The tribunal said that the fact that the major investment in the material recovery facilities was made without a documented decision based on a business case, when combined with “numerous” inconsistencies in the evidence, led to the adverse inference that the intention was always to discard the material as waste. In addition, the fact that the benefits Barr claimed of its method of construction of outer cell walls were never modelled or tested, and there were no formal written designs, specifications, risk assessments or quality control procedures in place, supported the view that Barr did not intend to make use of the alleged properties of the waste but rather intended to discard it.

The tribunal in the Barr case decided that there was an intention to discard the material used for restoration. Restoration is the process of covering a landfill cell once it has reached its maximum capacity and transforming it into usable land. The tribunal’s decision in relation to restoration seems to have been based on the nature of the material being used and specifically that it included food waste.

The conclusion that waste material used for restoration is taxable is potentially concerning – particularly in Scotland, where the test is still whether the material has been discarded. However, there were inconsistencies in the evidence in this case and problems with the record-keeping at the sites and the discovery of environmentally inappropriate waste being used for restoration. A site operator who could demonstrate that they were using inert material might be in a better position.


The use of material to construct temporary roads on a landfill site is specifically subject to SLfT. The tribunal disagreed with Revenue Scotland’s guidance that one of the distinguishing features between temporary and permanent roads is that permanent roads have engineered features such as kerbs or drains. The tribunal said that it was necessary to look at the purpose of the road rather than its construction. It did, however, note that where a road changes over time, at the point the surface is temporary it is taxed. Once the permanent layer has been laid then that layer would not be considered taxable. The same principle applied to the heightening of a temporary road until it became permanent. For landfill site operators it will be important to ensure that roads are appropriately categorised and evidence retained to prove this.

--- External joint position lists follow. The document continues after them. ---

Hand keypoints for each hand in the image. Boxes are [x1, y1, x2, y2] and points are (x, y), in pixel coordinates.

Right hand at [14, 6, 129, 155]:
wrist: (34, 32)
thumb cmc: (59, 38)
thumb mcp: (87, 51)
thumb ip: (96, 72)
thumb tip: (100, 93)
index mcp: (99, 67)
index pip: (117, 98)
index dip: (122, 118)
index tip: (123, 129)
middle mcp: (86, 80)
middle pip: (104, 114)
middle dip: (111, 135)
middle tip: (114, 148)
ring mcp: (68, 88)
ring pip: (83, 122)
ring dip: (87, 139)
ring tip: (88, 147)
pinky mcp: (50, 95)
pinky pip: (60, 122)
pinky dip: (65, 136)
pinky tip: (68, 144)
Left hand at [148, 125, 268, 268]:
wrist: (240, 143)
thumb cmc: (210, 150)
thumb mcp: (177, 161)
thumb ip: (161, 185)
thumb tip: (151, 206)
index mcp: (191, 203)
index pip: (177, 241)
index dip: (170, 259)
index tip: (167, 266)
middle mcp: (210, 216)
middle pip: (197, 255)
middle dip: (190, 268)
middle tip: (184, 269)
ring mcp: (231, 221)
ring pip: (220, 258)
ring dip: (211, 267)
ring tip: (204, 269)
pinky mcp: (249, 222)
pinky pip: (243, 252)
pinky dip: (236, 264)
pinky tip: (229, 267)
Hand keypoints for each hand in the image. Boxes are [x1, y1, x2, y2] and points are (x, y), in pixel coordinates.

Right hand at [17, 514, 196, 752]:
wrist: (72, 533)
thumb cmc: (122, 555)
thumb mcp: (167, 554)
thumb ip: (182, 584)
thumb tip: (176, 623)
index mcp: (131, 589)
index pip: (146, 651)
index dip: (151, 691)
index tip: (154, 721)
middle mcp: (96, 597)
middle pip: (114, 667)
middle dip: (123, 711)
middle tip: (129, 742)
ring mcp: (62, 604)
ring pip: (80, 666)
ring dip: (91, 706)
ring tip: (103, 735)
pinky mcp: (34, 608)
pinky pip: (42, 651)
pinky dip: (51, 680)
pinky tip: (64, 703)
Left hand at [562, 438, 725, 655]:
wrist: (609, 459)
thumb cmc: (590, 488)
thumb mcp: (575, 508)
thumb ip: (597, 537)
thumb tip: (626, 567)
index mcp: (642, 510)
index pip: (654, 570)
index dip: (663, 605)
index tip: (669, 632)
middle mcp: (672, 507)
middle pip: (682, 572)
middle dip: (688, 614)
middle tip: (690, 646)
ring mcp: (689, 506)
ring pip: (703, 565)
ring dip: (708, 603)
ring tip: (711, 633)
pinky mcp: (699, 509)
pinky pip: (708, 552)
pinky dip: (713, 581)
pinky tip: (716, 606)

There is no specific exemption from SLfT or landfill tax for permanent roads. It is interesting that the tribunal did not conclude that the permanent roads would be taxable because the material would otherwise have gone to landfill and therefore there was a continued intention to discard of it, based on the Devon Court of Appeal decision. This is presumably because the tribunal considered there was no intention to discard that material because the intention was to use it to build roads. This is a fine line, and where the landfill site operator takes material as waste and would have to discard it into its landfill site if it was not used in the roads the conclusion is debatable. Case law has not yet provided any reliable certainty for taxpayers in this position.

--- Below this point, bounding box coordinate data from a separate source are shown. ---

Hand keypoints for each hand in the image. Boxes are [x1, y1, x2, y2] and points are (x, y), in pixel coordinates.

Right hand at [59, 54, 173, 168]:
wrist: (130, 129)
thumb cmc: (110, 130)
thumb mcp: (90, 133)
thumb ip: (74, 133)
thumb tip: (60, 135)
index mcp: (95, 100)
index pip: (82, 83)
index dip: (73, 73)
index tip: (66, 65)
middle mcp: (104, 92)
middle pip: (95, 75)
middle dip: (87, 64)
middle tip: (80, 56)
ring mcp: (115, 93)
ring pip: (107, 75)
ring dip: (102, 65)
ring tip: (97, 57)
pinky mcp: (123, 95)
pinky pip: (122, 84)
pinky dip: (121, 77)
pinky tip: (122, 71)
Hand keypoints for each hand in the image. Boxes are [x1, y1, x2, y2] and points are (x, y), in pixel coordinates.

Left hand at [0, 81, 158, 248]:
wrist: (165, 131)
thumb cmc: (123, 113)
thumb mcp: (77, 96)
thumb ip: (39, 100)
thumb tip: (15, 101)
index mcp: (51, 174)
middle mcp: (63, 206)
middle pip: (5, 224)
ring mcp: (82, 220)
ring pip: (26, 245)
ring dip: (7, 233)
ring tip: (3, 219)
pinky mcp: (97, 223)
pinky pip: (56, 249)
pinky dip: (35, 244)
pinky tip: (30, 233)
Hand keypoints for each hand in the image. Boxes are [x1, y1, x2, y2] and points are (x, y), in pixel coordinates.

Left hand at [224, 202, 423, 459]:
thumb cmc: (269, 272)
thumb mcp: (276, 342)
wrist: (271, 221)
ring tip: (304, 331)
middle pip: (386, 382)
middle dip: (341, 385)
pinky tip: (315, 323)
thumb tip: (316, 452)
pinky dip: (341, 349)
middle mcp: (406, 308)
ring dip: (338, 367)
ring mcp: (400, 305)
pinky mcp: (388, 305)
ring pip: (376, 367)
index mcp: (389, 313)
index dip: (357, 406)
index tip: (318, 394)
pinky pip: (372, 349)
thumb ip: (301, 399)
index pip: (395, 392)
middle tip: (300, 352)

Proposed legislative changes

The Scottish government is consulting on changes to SLfT. It is proposing to make it clearer that the exemption for the use of material in landfill cells is limited. The proposed legislation will provide that any use of material in a landfill cell is taxable unless specifically excluded. The proposed exclusions are limited to the use of material to form a layer immediately above the base of the landfill cell and which performs the function of drainage and the insertion of pipes, pumps or associated infrastructure into a landfill cell for the purposes of the extraction or control of surplus liquid or gas from or within that cell.

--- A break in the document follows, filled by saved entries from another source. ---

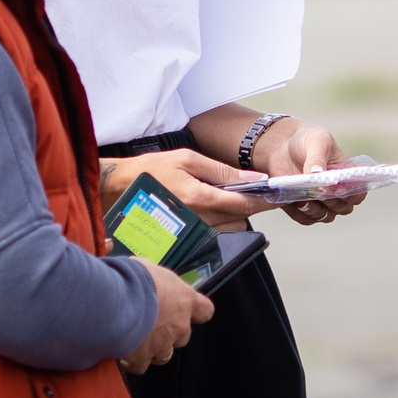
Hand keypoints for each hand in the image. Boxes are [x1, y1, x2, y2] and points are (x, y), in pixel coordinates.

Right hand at [101, 148, 265, 230]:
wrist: (120, 190)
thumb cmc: (152, 170)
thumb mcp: (187, 159)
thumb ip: (222, 171)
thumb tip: (253, 179)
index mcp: (199, 198)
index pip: (243, 204)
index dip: (263, 199)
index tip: (276, 194)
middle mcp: (198, 220)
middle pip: (240, 219)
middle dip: (247, 204)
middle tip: (243, 189)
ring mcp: (192, 232)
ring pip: (230, 228)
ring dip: (233, 214)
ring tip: (221, 196)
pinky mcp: (186, 238)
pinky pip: (215, 234)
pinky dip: (220, 221)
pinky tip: (210, 207)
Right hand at [120, 262, 214, 373]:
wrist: (114, 301)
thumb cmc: (132, 279)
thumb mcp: (147, 268)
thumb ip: (153, 279)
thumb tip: (144, 277)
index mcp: (185, 300)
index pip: (205, 310)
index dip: (196, 312)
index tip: (187, 311)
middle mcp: (179, 325)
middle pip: (183, 336)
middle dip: (169, 332)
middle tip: (151, 322)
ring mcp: (163, 344)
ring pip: (164, 354)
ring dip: (153, 348)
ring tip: (135, 338)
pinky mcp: (143, 358)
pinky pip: (141, 365)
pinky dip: (133, 360)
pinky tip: (122, 351)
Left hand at [255, 118, 364, 226]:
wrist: (283, 145)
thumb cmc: (308, 140)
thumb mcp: (316, 141)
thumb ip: (318, 157)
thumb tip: (317, 174)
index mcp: (347, 175)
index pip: (359, 192)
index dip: (352, 194)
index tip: (338, 188)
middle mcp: (337, 192)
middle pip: (343, 208)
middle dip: (331, 201)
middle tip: (318, 191)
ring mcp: (321, 202)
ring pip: (325, 216)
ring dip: (314, 210)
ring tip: (301, 199)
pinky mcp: (303, 207)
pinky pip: (305, 219)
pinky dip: (299, 213)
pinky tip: (290, 202)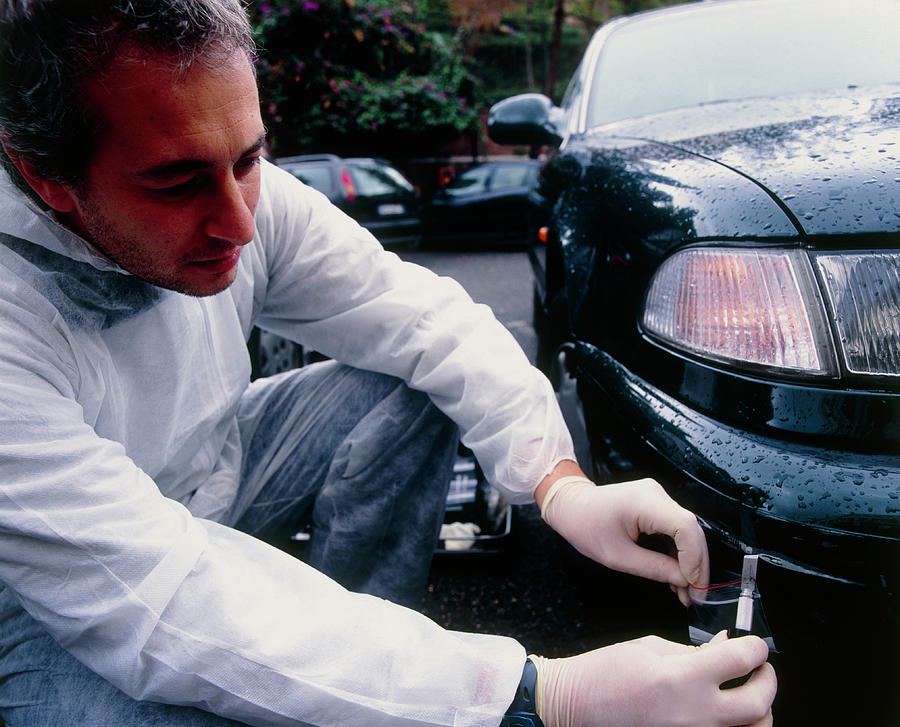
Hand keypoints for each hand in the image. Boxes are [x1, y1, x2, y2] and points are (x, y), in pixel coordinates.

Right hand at [531, 632, 775, 726]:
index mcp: (681, 679)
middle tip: (761, 669)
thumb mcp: (650, 648)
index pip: (740, 660)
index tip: (754, 644)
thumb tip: (726, 646)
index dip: (755, 647)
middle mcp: (694, 714)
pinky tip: (727, 713)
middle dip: (768, 681)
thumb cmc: (605, 674)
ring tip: (748, 694)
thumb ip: (694, 650)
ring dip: (759, 711)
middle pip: (758, 705)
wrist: (577, 706)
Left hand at [540, 477, 708, 605]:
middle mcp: (656, 494)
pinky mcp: (657, 505)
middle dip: (697, 565)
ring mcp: (658, 497)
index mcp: (644, 501)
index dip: (694, 557)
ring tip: (685, 592)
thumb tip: (685, 581)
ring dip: (689, 562)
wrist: (571, 506)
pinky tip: (676, 576)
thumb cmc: (586, 527)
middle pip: (691, 529)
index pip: (685, 526)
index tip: (691, 584)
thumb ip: (654, 568)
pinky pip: (676, 529)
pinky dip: (679, 553)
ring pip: (687, 531)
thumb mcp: (617, 557)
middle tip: (695, 596)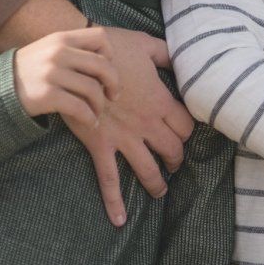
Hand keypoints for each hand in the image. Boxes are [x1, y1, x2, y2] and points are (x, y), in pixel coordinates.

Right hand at [12, 26, 117, 120]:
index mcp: (62, 38)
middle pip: (102, 65)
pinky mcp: (47, 95)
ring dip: (100, 105)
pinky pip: (79, 107)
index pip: (101, 36)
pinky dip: (89, 118)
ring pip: (93, 89)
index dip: (110, 54)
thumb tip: (107, 59)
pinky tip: (90, 122)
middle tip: (113, 96)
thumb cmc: (30, 70)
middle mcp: (58, 52)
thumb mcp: (49, 49)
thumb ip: (74, 49)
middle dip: (114, 83)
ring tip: (97, 112)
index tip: (106, 71)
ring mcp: (52, 73)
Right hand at [63, 28, 197, 227]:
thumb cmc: (111, 48)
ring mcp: (124, 138)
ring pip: (148, 169)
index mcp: (160, 100)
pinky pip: (109, 179)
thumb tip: (182, 53)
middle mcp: (146, 123)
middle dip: (177, 160)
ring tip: (160, 190)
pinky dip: (114, 202)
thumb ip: (165, 52)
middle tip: (175, 164)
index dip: (188, 133)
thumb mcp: (143, 44)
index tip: (186, 136)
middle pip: (172, 150)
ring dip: (157, 184)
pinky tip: (119, 220)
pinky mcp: (101, 145)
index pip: (186, 126)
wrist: (75, 60)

The proposed legislation is described as providing “additional clarity” as to when a taxable disposal is considered to have occurred and it is stated that it is not intended to alter or expand the scope of the tax, but to confirm what is taxable.

The proposed changes to SLfT follow changes to landfill tax in England and Northern Ireland in 2018, which made it clear that material used to line cells is expressly subject to landfill tax.